As told by Akaniaber Ishraqi
"I should tell you first that the men of ancient times were not as the men of now. We have come come to accept duplicity in our fellows, and we know to prepare for dishonesty; yet, the ancient ones were faithful.""They gave generously to their neighbors in need, and built structures of grandeur honoring gods far more numerous and powerful than those we worship now. Corruption was rare. So when a man of power did fall to malfeasance, the whole of the people were vulnerable, and it upset all of society."
"There was one such man, Ksaran. Alone among the leaders of ancient Qalia, Ksaran commanded his servants to slay one another before him, else he would slay them in turn for disobedience. The people, powerless by their own trust-dependent measures, knelt before him and wept stinging tears. And Ksaran called them rats."
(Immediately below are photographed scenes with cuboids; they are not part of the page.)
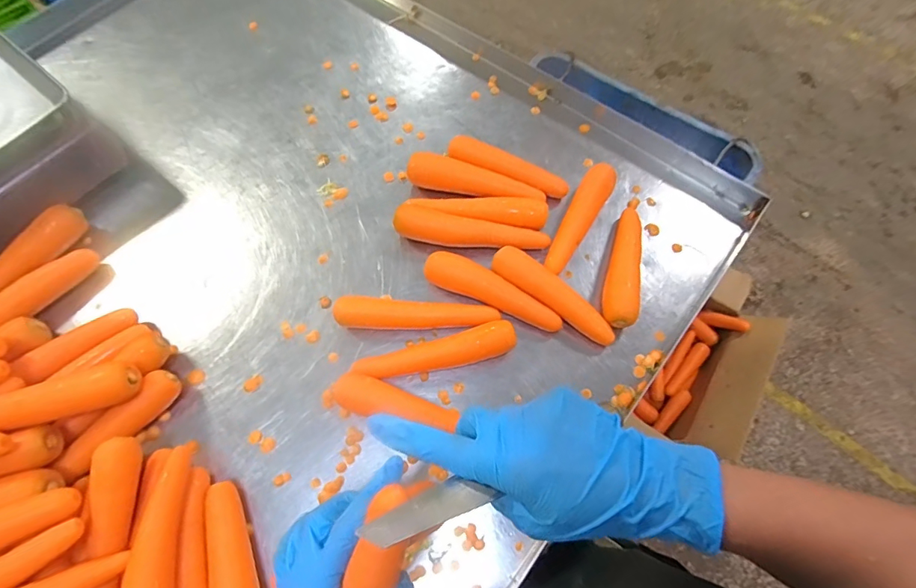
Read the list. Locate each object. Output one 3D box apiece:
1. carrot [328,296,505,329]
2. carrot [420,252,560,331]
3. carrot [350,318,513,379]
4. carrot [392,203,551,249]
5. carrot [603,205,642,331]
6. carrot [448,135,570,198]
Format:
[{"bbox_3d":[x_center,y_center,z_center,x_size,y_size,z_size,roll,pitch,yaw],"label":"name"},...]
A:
[{"bbox_3d":[-0.051,0.029,0.556,0.196,0.034,0.036,3,68,2],"label":"carrot"},{"bbox_3d":[0.044,-0.006,0.566,0.185,0.040,0.048,22,70,10],"label":"carrot"},{"bbox_3d":[-0.022,0.076,0.539,0.187,0.038,0.041,-18,69,-6],"label":"carrot"},{"bbox_3d":[0.017,-0.080,0.596,0.201,0.035,0.043,11,68,5],"label":"carrot"},{"bbox_3d":[0.213,-0.041,0.572,0.042,0.042,0.176,12,69,6],"label":"carrot"},{"bbox_3d":[0.071,-0.178,0.634,0.175,0.039,0.029,21,70,9],"label":"carrot"}]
"He merely chuckled when jewel-robed nobles tried to convince him to stop taking slaves of their people. Instead of stopping, Ksaran dispatched his sentries upon the wellborn, who tried to scamper away before their deaths. To Ksaran, they were nothing but rats."
"Merchants, wealthy beyond measure, came to his court to offer him rare spices in an attempt to calm his abominable nature, but he would have them burned alive with magic, and he would laugh that they screamed like rats."
"The Gods frowned upon Ksaran. They gnashed their teeth, for death would be too quick for this degenerate man. What wrath could they smite on him? What damnation could be make him pay sufficiently for his horrific deeds?"
"Theindal, the Prince of Beauty, arrived at the answer. 'He should become what he calls his subjects,' the deity said, 'He shall become a rat, and so too shall his closest circle, and they shall be cursed with the rat's form for all eternity.'" "Theindal made it so. And thus, the race of rat men, the Ksaravi, were born."